Assessment Design in the AI Era: A Method for Identifying Items Functioning Differentially for Humans and Chatbots
Licol Zeinfeld, Alona Strugatski, Ziva Bar-Dov, Ron Blonder, Shelley Rap, Giora Alexandron
Stop using aggregate benchmark scores to assess AI vulnerability. Run DIF analysis on your assessments to pinpoint which items need redesign. Best for high-stakes exams where validity matters more than convenience.
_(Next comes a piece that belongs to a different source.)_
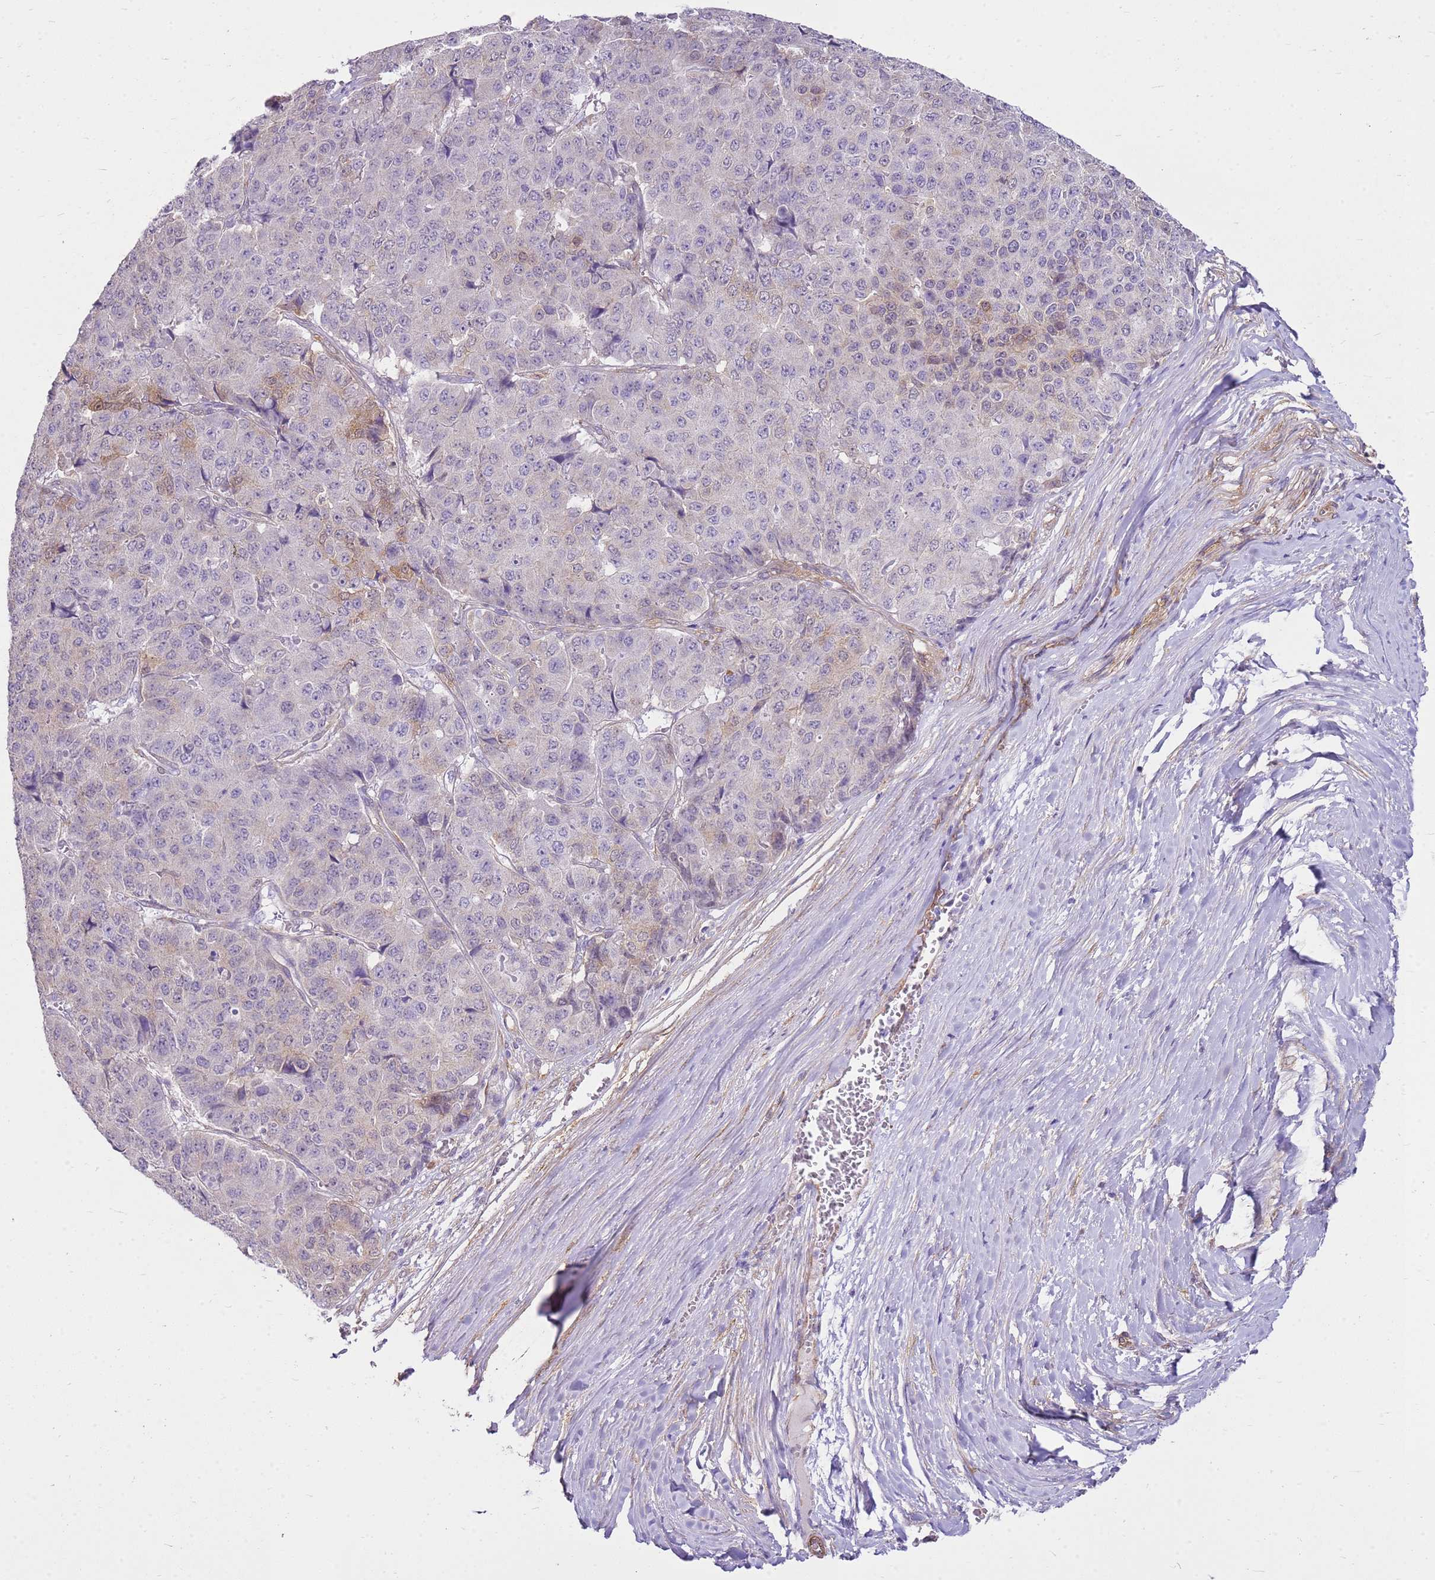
{"staining": {"intensity": "negative", "quantity": "none", "location": "none"}, "tissue": "pancreatic cancer", "cell_type": "Tumor cells", "image_type": "cancer", "snomed": [{"axis": "morphology", "description": "Adenocarcinoma, NOS"}, {"axis": "topography", "description": "Pancreas"}], "caption": "The image shows no significant staining in tumor cells of pancreatic cancer. (DAB (3,3'-diaminobenzidine) immunohistochemistry visualized using brightfield microscopy, high magnification).", "gene": "HSPB1", "patient": {"sex": "male", "age": 50}}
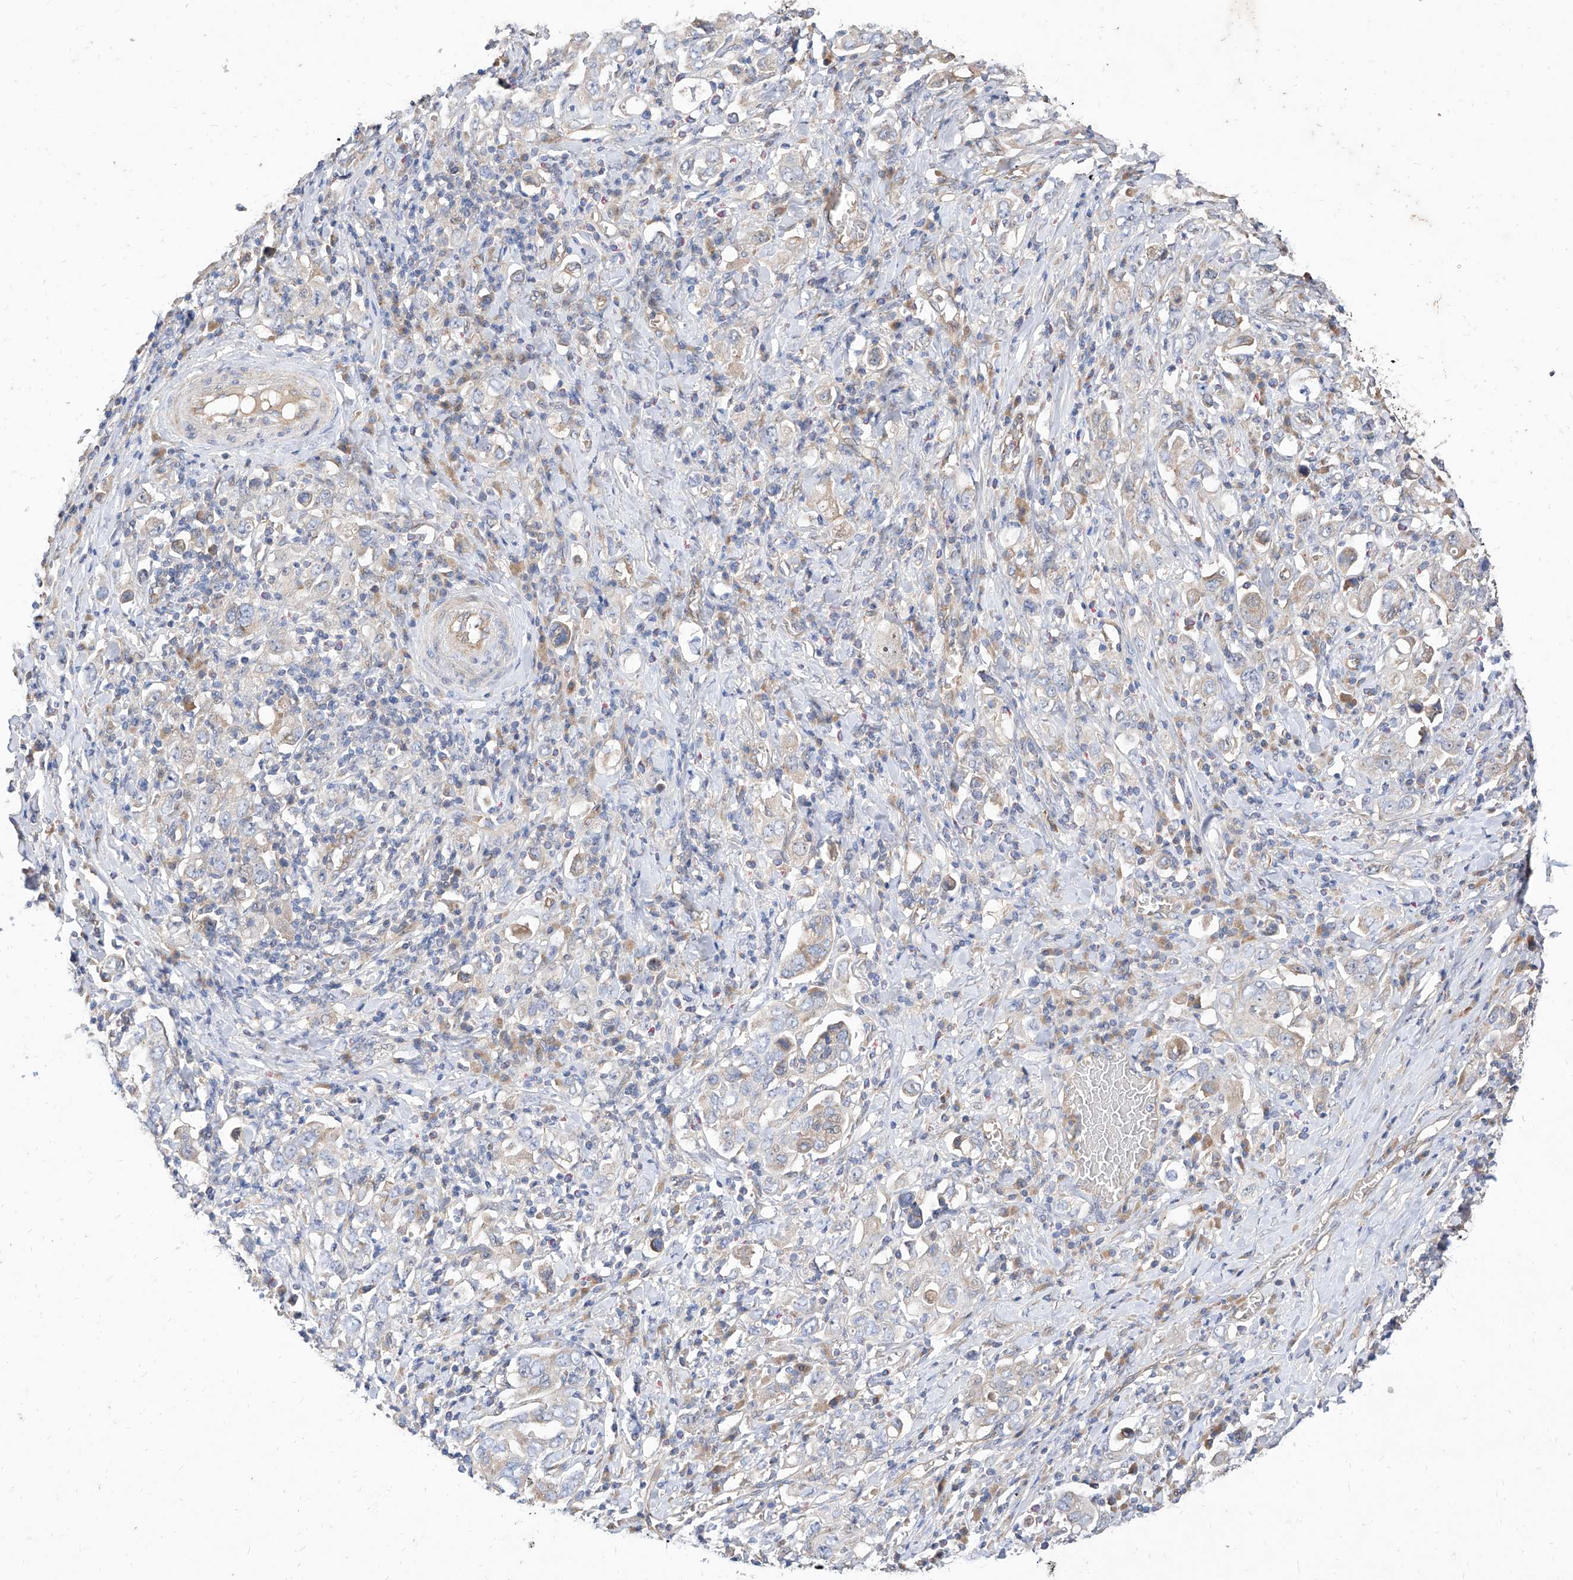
{"staining": {"intensity": "weak", "quantity": "<25%", "location": "cytoplasmic/membranous"}, "tissue": "stomach cancer", "cell_type": "Tumor cells", "image_type": "cancer", "snomed": [{"axis": "morphology", "description": "Adenocarcinoma, NOS"}, {"axis": "topography", "description": "Stomach, upper"}], "caption": "Stomach adenocarcinoma was stained to show a protein in brown. There is no significant expression in tumor cells.", "gene": "DIRAS3", "patient": {"sex": "male", "age": 62}}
Educators need to know which test questions are vulnerable to LLM cheating, but current benchmarks only provide aggregate scores—not item-level diagnostics that reveal where AI systematically outperforms or underperforms humans.
Method: Differential Item Functioning (DIF) analysis—borrowed from bias detection in psychometrics—flags test items where humans and chatbots show systematic response differences. Applied to a high school chemistry test and university entrance exam with six leading chatbots (ChatGPT-4o & 5.2, Gemini 1.5 & 3 Pro, Claude 3.5 & 4.5 Sonnet), the method reliably identified items where LLMs diverge from human learners, enabling subject-matter experts to characterize task dimensions that make problems particularly easy or difficult for AI.
Caveats: Tested on two STEM assessments. Transfer to humanities or open-ended tasks unverified.
Reflections: Do DIF-flagged items remain stable across LLM versions, or does each model update require re-analysis? · Can DIF patterns predict which item types will be vulnerable to future AI capabilities? · How do DIF results change when students use LLMs as assistants rather than direct answer generators?